# I need someone to rivet new brake linings to my brake shoes.



## Trackrig

Nodwells periodically need to have their steering brake shoe linings replaced. The lining material is riveted to the shoes just like clutch material to a clutch. Several places used to do the work, but now I can't find anyone.

EA Patson brothers retired
Josh at Alaska Clutch closed up shop a few weeks ago
Ray Walch, the Nodwell dealer, retired several years ago
Western Geo closed long ago
I've checked the truck shops, Young's Gear, Napa truck service, the machines shops, Gary's Truck, Denali Drilling, and many other places.

If anyone has any suggestions of who can do the work, I'd appreciate. They just need the foot operated rivet machine. I can supply the brass rivets and brake lining material.​If I can't find someone to do it locally, I'll have to take the time to ship them back to Minnesota Outdoors who continues to do them, I just don't want to waste the time and money to ship them.


Thanks,
Bill​trackrig@gmail.com
Cell 907/244-0007​


----------



## Snowtrac Nome

didn't know ak clutch closed up that sucks  you might try sprite improvement for some one on the west coast. I knew where there was a riveter at one time now im wishing I had snagged it.


----------



## Alaska Snow Cat

Alaska Machine over near 76th and Old Seward would do them if they are still in business. They were rebuilders of Nodwells/Foremost but I haven't been by there in several years. If it were me I would just buy the hand tools and do them myself. I have the tools to do aircraft brakes and it is super simple although I wouldn't be surprised if it is a different diameter.

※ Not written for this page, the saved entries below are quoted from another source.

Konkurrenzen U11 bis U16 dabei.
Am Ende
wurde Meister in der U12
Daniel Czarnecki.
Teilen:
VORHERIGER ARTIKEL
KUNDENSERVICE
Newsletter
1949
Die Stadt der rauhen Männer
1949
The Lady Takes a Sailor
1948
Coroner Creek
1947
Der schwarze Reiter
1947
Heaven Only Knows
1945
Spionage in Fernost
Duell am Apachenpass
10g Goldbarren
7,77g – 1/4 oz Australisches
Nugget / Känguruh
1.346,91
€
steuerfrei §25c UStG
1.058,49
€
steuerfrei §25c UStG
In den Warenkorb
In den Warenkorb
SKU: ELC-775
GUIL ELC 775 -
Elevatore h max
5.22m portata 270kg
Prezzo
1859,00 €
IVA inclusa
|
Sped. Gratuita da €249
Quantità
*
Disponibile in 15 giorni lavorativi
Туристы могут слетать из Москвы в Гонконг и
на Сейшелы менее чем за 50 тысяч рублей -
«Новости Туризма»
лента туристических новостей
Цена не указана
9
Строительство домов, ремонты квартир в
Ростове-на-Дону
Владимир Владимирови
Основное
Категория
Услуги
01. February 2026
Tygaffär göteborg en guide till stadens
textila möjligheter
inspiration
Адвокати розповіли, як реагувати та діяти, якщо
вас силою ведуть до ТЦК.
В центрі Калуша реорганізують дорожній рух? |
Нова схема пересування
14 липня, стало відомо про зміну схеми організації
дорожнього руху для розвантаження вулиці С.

 A quick search of the internet shows all sorts of tool options for dozer, tractor and other heavy brakes. The foot operated ones are best for high production work but you can get the same results with the hand tools too.


----------



## loboloco

If other avenues fail, look for a blacksmith.


----------



## MNoutdoors RIP

Bill, we have a small kit that allows you to do it yourself 

It’s not fancy, but it gets it done 

I’ll send a picture when I can


----------



## MNoutdoors RIP

Pictures


----------



## MNoutdoors RIP

We use one like this


----------



## Trackrig

MNoutdoors said:


> We use one like this




I would love to buy one of those if you ever hear of one for sale.


Bill
trackrig@gmail.com
907/244-0007


----------



## MNoutdoors RIP

Trackrig said:


> I would love to buy one of those if you ever hear of one for sale.
> 
> 
> Bill
> trackrig@gmail.com
> 907/244-0007



Will keep my eyes and ears open, sometimes find them at a auction


----------



## Trackrig

Still looking for a brake shoe rivetor like Brad at MN Outdoors had above.


----------



## alryA

Could his be bought?   Estate sale?


----------



## Trackrig

No, Brad's sister who is handling everything doesn't want to sell it even though she's shutting down the business.


----------



## alryA

Huuuuumm  Could she be thinking about an Estate sale this summer?  I suspect she has no idea what his tools might be worth.


----------



## Trackrig

She turned most of the machines over to someone last summer to be sold.  I've been in Brad's shops.  He had a lot of parts and adequate tools like any decent shop.  Supposedly I'm on the top of the list if she sells the brake rivet machine..................


----------